● **Selected passage**:

========================================

Hello, I have a strange thing happening on the i810 port I am working on. When I power the board on i do not get any serial console from coreboot. VGA turns on and works fine, but no serial output. The strange part is if I push the reset button, serial console comes up and works fine until the next power off. The SuperIO is SMSC LPC47M102 and I am using superio/smsc/smscsuperio. Just wondering if anyone else has encountered this before. Any help / thoughts would be appreciated.
On 6/15/10 1:38 PM, Joseph Smith wrote:
Hello, I have a strange thing happening on the i810 port I am working on. When I power the board on i do not get any serial console from coreboot. VGA turns on and works fine, but no serial output. The strange part is if I push the reset button, serial console comes up and works fine until the next power off. The SuperIO is SMSC LPC47M102 and I am using superio/smsc/smscsuperio. Just wondering if anyone else has encountered this before. Any help / thoughts would be appreciated.
Your Super IO chip is not initialized correctly. Compare the register output after reset and from cold start. Did you run the same coreboot image already when you pressed the reset button, or did you initially boot with the BIOS?
Stefan
On Tue, 15 Jun 2010 14:13:24 +0200, Stefan Reinauer stefan.reinauer@coresystems.de wrote:
On 6/15/10 1:38 PM, Joseph Smith wrote:
Hello, I have a strange thing happening on the i810 port I am working on. When
I
power the board on i do not get any serial console from coreboot. VGA
turns
on and works fine, but no serial output. The strange part is if I push
the
reset button, serial console comes up and works fine until the next
power
off. The SuperIO is SMSC LPC47M102 and I am using
superio/smsc/smscsuperio.
Just wondering if anyone else has encountered this before. Any help / thoughts would be appreciated.
Your Super IO chip is not initialized correctly. Compare the register output after reset and from cold start.
You mean with superiotool?
Did you run the same coreboot image already when you pressed the reset button, or did you initially boot with the BIOS?
Yes, same coreboot image.
It would seem that the RAM code is right but the "early setup" code is wrong. It's working because the "early setup" is probably having no effect whatsoever ...
ron
On Tue, 15 Jun 2010 05:30:07 -0700, ron minnich rminnich@gmail.com wrote:
It would seem that the RAM code is right but the "early setup" code is wrong. It's working because the "early setup" is probably having no effect whatsoever ...
Hmm, There is a src/superio/smsc/lpc47m10x maybe I will try that and see if it works. Maybe the src/superio/smsc/smscsuperio does not do early_serial correctly for this chip? FYI, after I push the reset button and can see the bootlog, it appears that the superio is detected and setup correctly.
On 6/15/10 2:41 PM, Joseph Smith wrote:
On Tue, 15 Jun 2010 05:30:07 -0700, ron minnich rminnich@gmail.com wrote:
It would seem that the RAM code is right but the "early setup" code is wrong. It's working because the "early setup" is probably having no effect whatsoever ...
Hmm, There is a src/superio/smsc/lpc47m10x maybe I will try that and see if it works.

========================================

● **Recorded data**:
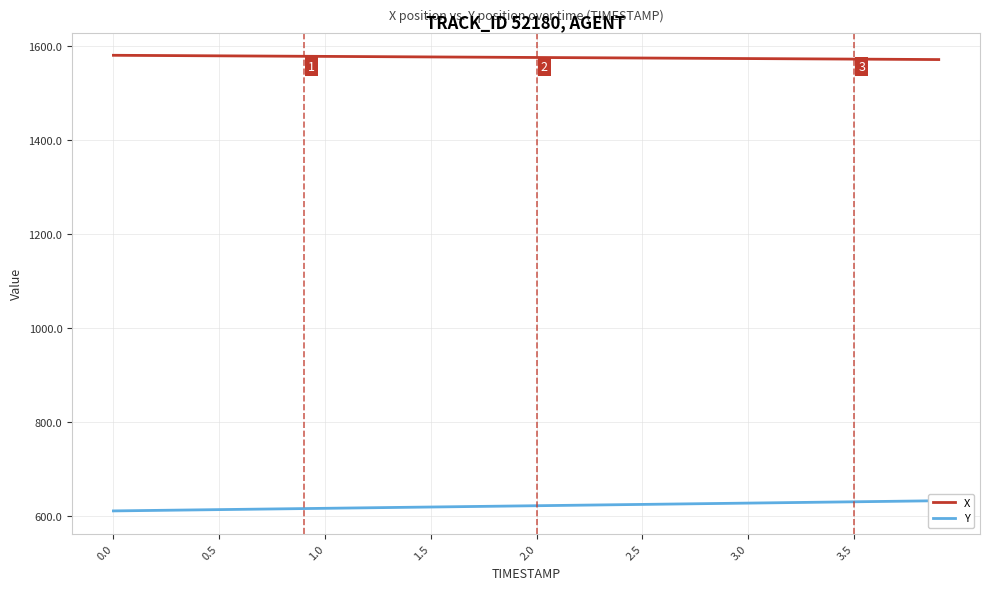

Is the value of Y at 3.0 greater than the value of X at 38?

No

========================================

● **Task instructions**:
In the coreboot serial console thread, which Super I/O chip is on the i810 board?

● **Task response**:
SMSC LPC47M102